(WHAT THE EXERCISE ASKS) If a record contains a picture, skip the picture and transcribe the rest exactly.

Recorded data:
::::::
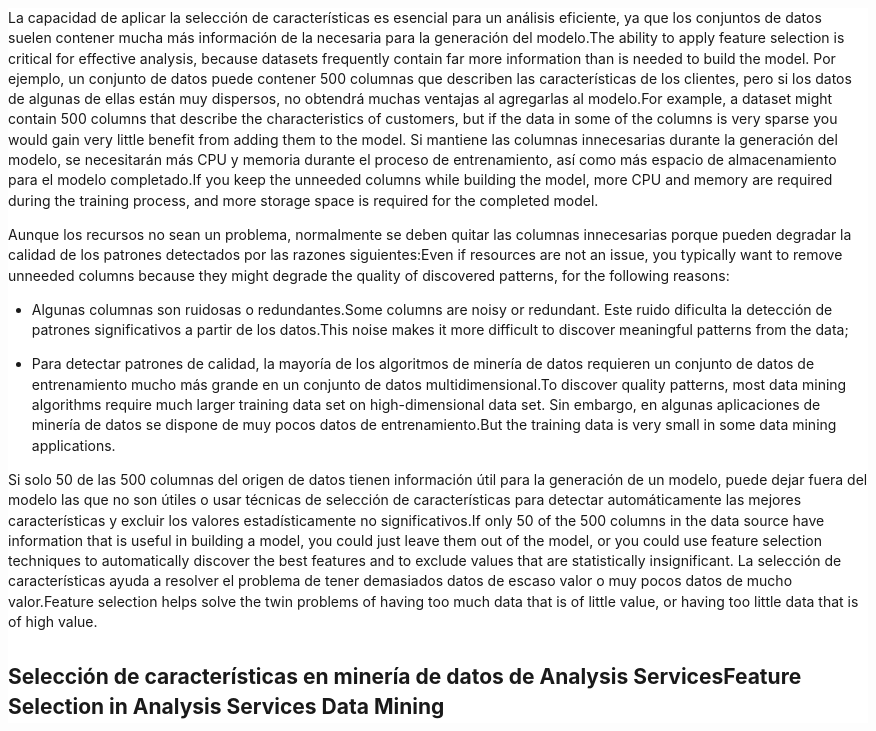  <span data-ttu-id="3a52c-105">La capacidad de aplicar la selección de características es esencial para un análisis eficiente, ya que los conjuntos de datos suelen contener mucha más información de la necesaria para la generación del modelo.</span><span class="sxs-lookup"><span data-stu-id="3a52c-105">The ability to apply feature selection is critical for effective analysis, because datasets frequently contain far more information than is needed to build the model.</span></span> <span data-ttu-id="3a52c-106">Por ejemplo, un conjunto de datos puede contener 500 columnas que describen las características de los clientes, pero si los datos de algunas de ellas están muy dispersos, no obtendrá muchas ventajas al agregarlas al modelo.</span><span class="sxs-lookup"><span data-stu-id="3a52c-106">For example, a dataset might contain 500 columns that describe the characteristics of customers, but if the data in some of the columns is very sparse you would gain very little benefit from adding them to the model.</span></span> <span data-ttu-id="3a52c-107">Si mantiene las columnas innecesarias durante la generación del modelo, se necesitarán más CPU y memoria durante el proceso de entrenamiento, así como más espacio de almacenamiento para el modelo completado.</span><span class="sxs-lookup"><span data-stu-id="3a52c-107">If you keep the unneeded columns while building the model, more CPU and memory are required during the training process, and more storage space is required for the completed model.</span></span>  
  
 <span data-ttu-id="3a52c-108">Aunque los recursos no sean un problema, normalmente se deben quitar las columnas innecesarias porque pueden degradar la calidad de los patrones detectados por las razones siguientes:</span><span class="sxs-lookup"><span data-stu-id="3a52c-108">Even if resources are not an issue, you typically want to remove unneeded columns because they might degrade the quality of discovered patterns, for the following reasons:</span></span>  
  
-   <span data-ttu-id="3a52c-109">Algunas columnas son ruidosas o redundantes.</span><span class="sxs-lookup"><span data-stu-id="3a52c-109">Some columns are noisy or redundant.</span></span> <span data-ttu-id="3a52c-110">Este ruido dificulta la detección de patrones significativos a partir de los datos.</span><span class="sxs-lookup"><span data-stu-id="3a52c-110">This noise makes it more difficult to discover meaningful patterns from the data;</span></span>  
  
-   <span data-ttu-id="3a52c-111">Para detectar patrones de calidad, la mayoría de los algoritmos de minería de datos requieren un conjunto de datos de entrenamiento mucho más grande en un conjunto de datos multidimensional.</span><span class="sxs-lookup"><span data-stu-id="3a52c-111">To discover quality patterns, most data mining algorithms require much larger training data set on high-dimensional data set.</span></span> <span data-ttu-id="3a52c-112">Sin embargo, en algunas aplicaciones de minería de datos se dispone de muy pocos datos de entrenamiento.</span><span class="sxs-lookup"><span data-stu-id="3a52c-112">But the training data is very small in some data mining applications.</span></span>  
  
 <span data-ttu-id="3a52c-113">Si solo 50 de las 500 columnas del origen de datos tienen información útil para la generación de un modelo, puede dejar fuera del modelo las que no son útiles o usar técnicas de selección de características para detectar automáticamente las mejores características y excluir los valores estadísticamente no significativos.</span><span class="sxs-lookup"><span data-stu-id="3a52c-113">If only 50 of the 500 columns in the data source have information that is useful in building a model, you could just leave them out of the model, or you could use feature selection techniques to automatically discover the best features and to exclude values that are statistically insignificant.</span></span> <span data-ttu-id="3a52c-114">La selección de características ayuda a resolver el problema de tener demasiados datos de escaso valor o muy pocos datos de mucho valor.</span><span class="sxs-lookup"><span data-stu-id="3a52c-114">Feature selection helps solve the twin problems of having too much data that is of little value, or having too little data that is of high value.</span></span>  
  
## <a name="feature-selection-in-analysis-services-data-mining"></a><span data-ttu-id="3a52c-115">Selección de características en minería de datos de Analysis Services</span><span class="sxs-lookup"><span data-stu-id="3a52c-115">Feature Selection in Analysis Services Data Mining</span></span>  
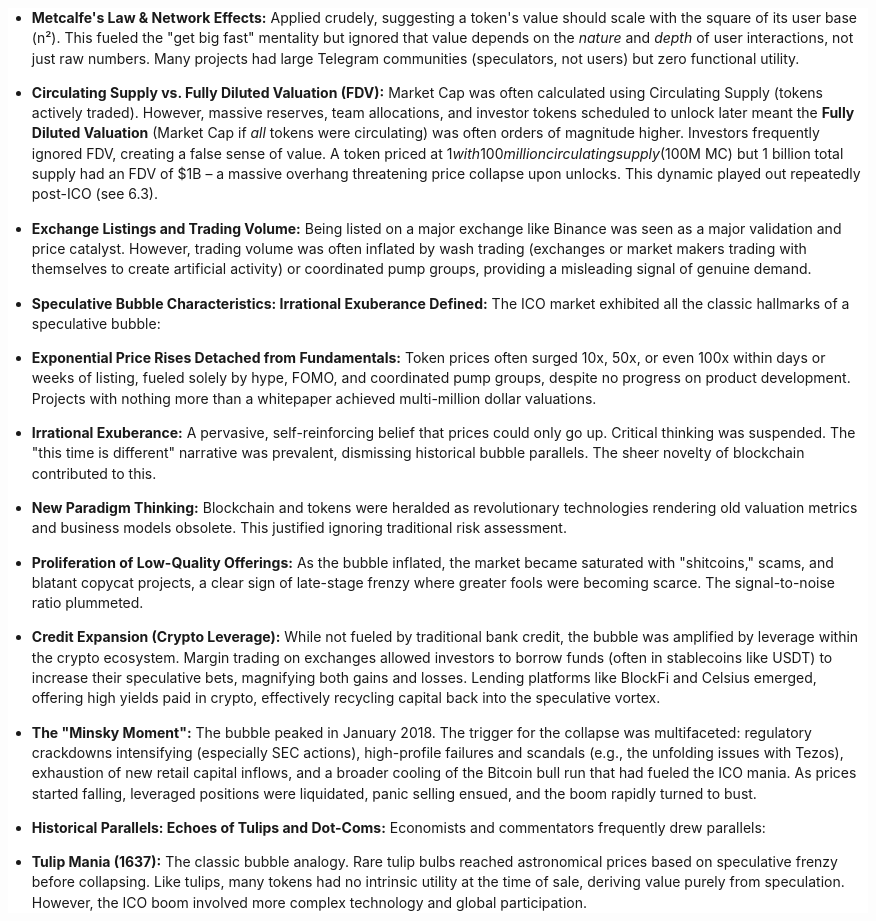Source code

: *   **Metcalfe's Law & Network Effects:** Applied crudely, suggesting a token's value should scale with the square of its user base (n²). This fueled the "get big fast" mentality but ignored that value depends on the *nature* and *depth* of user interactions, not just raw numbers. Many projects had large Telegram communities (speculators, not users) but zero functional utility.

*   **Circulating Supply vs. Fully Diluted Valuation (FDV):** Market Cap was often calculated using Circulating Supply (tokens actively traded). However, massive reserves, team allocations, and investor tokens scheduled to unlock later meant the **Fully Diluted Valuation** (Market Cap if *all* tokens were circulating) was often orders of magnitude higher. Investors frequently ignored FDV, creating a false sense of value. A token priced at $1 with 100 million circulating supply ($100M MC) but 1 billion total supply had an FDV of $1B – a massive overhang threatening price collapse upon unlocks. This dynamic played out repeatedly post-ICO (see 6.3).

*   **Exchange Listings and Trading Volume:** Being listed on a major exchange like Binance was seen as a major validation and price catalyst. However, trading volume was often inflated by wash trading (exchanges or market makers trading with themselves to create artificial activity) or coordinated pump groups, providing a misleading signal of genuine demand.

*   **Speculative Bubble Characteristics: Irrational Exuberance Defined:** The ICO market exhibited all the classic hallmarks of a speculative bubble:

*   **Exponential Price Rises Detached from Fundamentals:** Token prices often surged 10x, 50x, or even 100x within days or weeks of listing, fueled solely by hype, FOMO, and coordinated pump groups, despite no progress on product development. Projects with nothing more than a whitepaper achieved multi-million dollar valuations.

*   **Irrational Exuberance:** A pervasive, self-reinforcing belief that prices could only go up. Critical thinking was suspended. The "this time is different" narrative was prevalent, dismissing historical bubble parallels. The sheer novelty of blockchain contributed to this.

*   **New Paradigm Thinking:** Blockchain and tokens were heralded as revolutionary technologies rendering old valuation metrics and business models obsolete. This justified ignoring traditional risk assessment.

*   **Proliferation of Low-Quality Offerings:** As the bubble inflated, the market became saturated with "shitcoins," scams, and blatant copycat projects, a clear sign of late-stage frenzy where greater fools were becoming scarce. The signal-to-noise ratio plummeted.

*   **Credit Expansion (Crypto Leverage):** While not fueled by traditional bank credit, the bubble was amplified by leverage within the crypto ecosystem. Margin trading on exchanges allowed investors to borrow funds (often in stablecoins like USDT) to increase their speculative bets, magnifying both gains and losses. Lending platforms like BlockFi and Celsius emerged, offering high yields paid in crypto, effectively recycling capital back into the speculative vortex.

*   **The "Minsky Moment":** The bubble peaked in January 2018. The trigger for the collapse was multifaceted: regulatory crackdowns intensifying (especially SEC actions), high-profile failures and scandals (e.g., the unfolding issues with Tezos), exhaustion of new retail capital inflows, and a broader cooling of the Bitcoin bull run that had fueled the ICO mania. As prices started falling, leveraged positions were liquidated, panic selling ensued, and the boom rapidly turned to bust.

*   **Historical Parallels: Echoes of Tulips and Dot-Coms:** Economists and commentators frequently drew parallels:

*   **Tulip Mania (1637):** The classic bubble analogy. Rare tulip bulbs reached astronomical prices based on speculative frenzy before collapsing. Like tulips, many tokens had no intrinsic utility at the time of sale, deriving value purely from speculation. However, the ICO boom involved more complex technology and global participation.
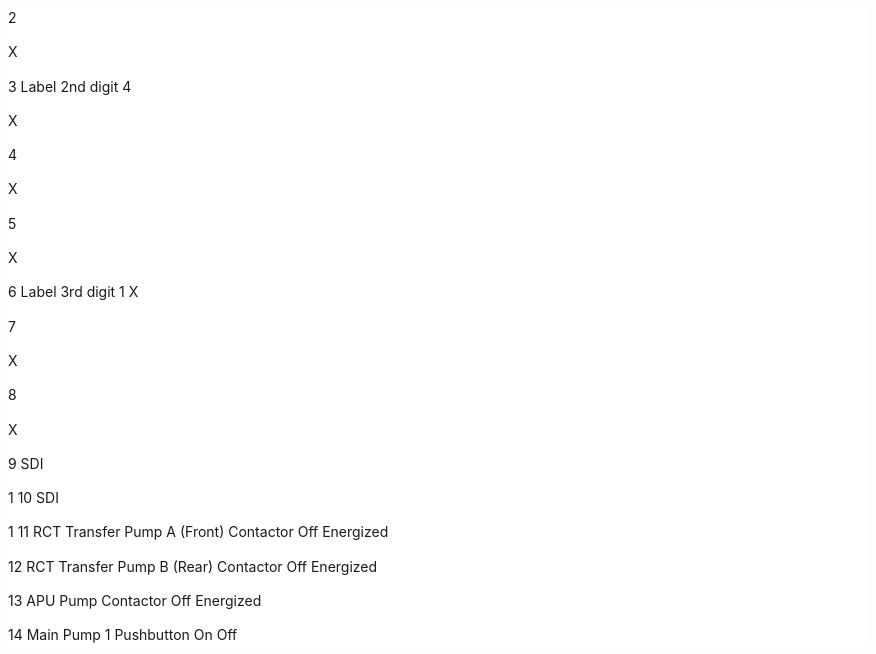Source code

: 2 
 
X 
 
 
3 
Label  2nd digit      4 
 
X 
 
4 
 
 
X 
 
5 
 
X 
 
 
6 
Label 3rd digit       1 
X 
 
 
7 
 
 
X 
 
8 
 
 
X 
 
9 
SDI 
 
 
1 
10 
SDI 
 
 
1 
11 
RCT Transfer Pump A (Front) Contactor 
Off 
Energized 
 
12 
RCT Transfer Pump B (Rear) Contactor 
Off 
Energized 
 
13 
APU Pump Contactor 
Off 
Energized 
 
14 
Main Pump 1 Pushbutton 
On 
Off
::::::
(THE COMPLETED TASK)
  <span data-ttu-id="3a52c-105">La capacidad de aplicar la selección de características es esencial para un análisis eficiente, ya que los conjuntos de datos suelen contener mucha más información de la necesaria para la generación del modelo.</span><span class="sxs-lookup"><span data-stu-id="3a52c-105">The ability to apply feature selection is critical for effective analysis, because datasets frequently contain far more information than is needed to build the model.</span></span> <span data-ttu-id="3a52c-106">Por ejemplo, un conjunto de datos puede contener 500 columnas que describen las características de los clientes, pero si los datos de algunas de ellas están muy dispersos, no obtendrá muchas ventajas al agregarlas al modelo.</span><span class="sxs-lookup"><span data-stu-id="3a52c-106">For example, a dataset might contain 500 columns that describe the characteristics of customers, but if the data in some of the columns is very sparse you would gain very little benefit from adding them to the model.</span></span> <span data-ttu-id="3a52c-107">Si mantiene las columnas innecesarias durante la generación del modelo, se necesitarán más CPU y memoria durante el proceso de entrenamiento, así como más espacio de almacenamiento para el modelo completado.</span><span class="sxs-lookup"><span data-stu-id="3a52c-107">If you keep the unneeded columns while building the model, more CPU and memory are required during the training process, and more storage space is required for the completed model.</span></span>  
  
 <span data-ttu-id="3a52c-108">Aunque los recursos no sean un problema, normalmente se deben quitar las columnas innecesarias porque pueden degradar la calidad de los patrones detectados por las razones siguientes:</span><span class="sxs-lookup"><span data-stu-id="3a52c-108">Even if resources are not an issue, you typically want to remove unneeded columns because they might degrade the quality of discovered patterns, for the following reasons:</span></span>  
  
-   <span data-ttu-id="3a52c-109">Algunas columnas son ruidosas o redundantes.</span><span class="sxs-lookup"><span data-stu-id="3a52c-109">Some columns are noisy or redundant.</span></span> <span data-ttu-id="3a52c-110">Este ruido dificulta la detección de patrones significativos a partir de los datos.</span><span class="sxs-lookup"><span data-stu-id="3a52c-110">This noise makes it more difficult to discover meaningful patterns from the data;</span></span>  
  
-   <span data-ttu-id="3a52c-111">Para detectar patrones de calidad, la mayoría de los algoritmos de minería de datos requieren un conjunto de datos de entrenamiento mucho más grande en un conjunto de datos multidimensional.</span><span class="sxs-lookup"><span data-stu-id="3a52c-111">To discover quality patterns, most data mining algorithms require much larger training data set on high-dimensional data set.</span></span> <span data-ttu-id="3a52c-112">Sin embargo, en algunas aplicaciones de minería de datos se dispone de muy pocos datos de entrenamiento.</span><span class="sxs-lookup"><span data-stu-id="3a52c-112">But the training data is very small in some data mining applications.</span></span>  
  
 <span data-ttu-id="3a52c-113">Si solo 50 de las 500 columnas del origen de datos tienen información útil para la generación de un modelo, puede dejar fuera del modelo las que no son útiles o usar técnicas de selección de características para detectar automáticamente las mejores características y excluir los valores estadísticamente no significativos.</span><span class="sxs-lookup"><span data-stu-id="3a52c-113">If only 50 of the 500 columns in the data source have information that is useful in building a model, you could just leave them out of the model, or you could use feature selection techniques to automatically discover the best features and to exclude values that are statistically insignificant.</span></span> <span data-ttu-id="3a52c-114">La selección de características ayuda a resolver el problema de tener demasiados datos de escaso valor o muy pocos datos de mucho valor.</span><span class="sxs-lookup"><span data-stu-id="3a52c-114">Feature selection helps solve the twin problems of having too much data that is of little value, or having too little data that is of high value.</span></span>  
  
## <a name="feature-selection-in-analysis-services-data-mining"></a><span data-ttu-id="3a52c-115">Selección de características en minería de datos de Analysis Services</span><span class="sxs-lookup"><span data-stu-id="3a52c-115">Feature Selection in Analysis Services Data Mining</span></span>  
Source code

: *   **Metcalfe's Law & Network Effects:** Applied crudely, suggesting a token's value should scale with the square of its user base (n²). This fueled the "get big fast" mentality but ignored that value depends on the *nature* and *depth* of user interactions, not just raw numbers. Many projects had large Telegram communities (speculators, not users) but zero functional utility.

*   **Circulating Supply vs. Fully Diluted Valuation (FDV):** Market Cap was often calculated using Circulating Supply (tokens actively traded). However, massive reserves, team allocations, and investor tokens scheduled to unlock later meant the **Fully Diluted Valuation** (Market Cap if *all* tokens were circulating) was often orders of magnitude higher. Investors frequently ignored FDV, creating a false sense of value. A token priced at $1 with 100 million circulating supply ($100M MC) but 1 billion total supply had an FDV of $1B – a massive overhang threatening price collapse upon unlocks. This dynamic played out repeatedly post-ICO (see 6.3).

*   **Exchange Listings and Trading Volume:** Being listed on a major exchange like Binance was seen as a major validation and price catalyst. However, trading volume was often inflated by wash trading (exchanges or market makers trading with themselves to create artificial activity) or coordinated pump groups, providing a misleading signal of genuine demand.

*   **Speculative Bubble Characteristics: Irrational Exuberance Defined:** The ICO market exhibited all the classic hallmarks of a speculative bubble:

*   **Exponential Price Rises Detached from Fundamentals:** Token prices often surged 10x, 50x, or even 100x within days or weeks of listing, fueled solely by hype, FOMO, and coordinated pump groups, despite no progress on product development. Projects with nothing more than a whitepaper achieved multi-million dollar valuations.

*   **Irrational Exuberance:** A pervasive, self-reinforcing belief that prices could only go up. Critical thinking was suspended. The "this time is different" narrative was prevalent, dismissing historical bubble parallels. The sheer novelty of blockchain contributed to this.

*   **New Paradigm Thinking:** Blockchain and tokens were heralded as revolutionary technologies rendering old valuation metrics and business models obsolete. This justified ignoring traditional risk assessment.

*   **Proliferation of Low-Quality Offerings:** As the bubble inflated, the market became saturated with "shitcoins," scams, and blatant copycat projects, a clear sign of late-stage frenzy where greater fools were becoming scarce. The signal-to-noise ratio plummeted.

*   **Credit Expansion (Crypto Leverage):** While not fueled by traditional bank credit, the bubble was amplified by leverage within the crypto ecosystem. Margin trading on exchanges allowed investors to borrow funds (often in stablecoins like USDT) to increase their speculative bets, magnifying both gains and losses. Lending platforms like BlockFi and Celsius emerged, offering high yields paid in crypto, effectively recycling capital back into the speculative vortex.

*   **The "Minsky Moment":** The bubble peaked in January 2018. The trigger for the collapse was multifaceted: regulatory crackdowns intensifying (especially SEC actions), high-profile failures and scandals (e.g., the unfolding issues with Tezos), exhaustion of new retail capital inflows, and a broader cooling of the Bitcoin bull run that had fueled the ICO mania. As prices started falling, leveraged positions were liquidated, panic selling ensued, and the boom rapidly turned to bust.

*   **Historical Parallels: Echoes of Tulips and Dot-Coms:** Economists and commentators frequently drew parallels:

*   **Tulip Mania (1637):** The classic bubble analogy. Rare tulip bulbs reached astronomical prices based on speculative frenzy before collapsing. Like tulips, many tokens had no intrinsic utility at the time of sale, deriving value purely from speculation. However, the ICO boom involved more complex technology and global participation.
Source code

: 2 
 
X 
 
 
3 
Label  2nd digit      4 
 
X 
 
4 
 
 
X 
 
5 
 
X 
 
 
6 
Label 3rd digit       1 
X 
 
 
7 
 
 
X 
 
8 
 
 
X 
 
9 
SDI 
 
 
1 
10 
SDI 
 
 
1 
11 
RCT Transfer Pump A (Front) Contactor 
Off 
Energized 
 
12 
RCT Transfer Pump B (Rear) Contactor 
Off 
Energized 
 
13 
APU Pump Contactor 
Off 
Energized 
 
14 
Main Pump 1 Pushbutton 
On 
Off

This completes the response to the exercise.